Task item » With the pictures left aside, write out the entries that follow exactly.

Exercise data »
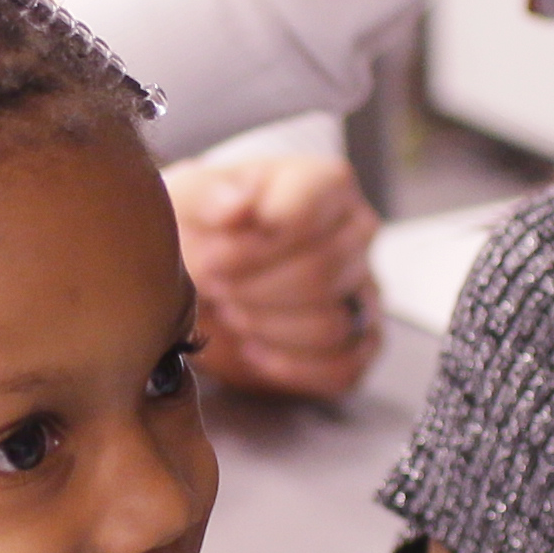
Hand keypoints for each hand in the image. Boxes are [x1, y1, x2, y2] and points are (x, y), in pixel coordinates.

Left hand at [171, 151, 380, 400]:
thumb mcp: (188, 198)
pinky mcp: (360, 341)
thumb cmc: (203, 226)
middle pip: (320, 273)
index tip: (214, 257)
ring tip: (233, 312)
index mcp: (326, 184)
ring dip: (267, 327)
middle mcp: (358, 232)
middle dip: (253, 290)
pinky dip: (292, 368)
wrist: (204, 275)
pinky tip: (255, 351)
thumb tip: (236, 207)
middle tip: (215, 287)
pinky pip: (345, 367)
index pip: (310, 216)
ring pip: (332, 324)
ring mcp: (365, 288)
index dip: (255, 246)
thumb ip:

Finished task »
Hand keypoints for each hand in the image. Boxes are [x1, y1, x2, y2] and points are (x, y), in pixel coordinates.

Left hand at [171, 151, 380, 400]:
thumb mcp: (188, 198)
pinky mcp: (360, 341)
thumb cmc: (203, 226)
middle pip: (320, 273)
index tip: (214, 257)
ring tip: (233, 312)
index mcp: (326, 184)
ring dip: (267, 327)
middle mcp: (358, 232)
middle dip: (253, 290)
pinky dip: (292, 368)
wrist: (204, 275)
pinky tip: (255, 351)
thumb tip: (236, 207)
middle tip: (215, 287)
pinky pip: (345, 367)
index pip: (310, 216)
ring pip: (332, 324)
ring mcp: (365, 288)
index dip: (255, 246)
thumb ip:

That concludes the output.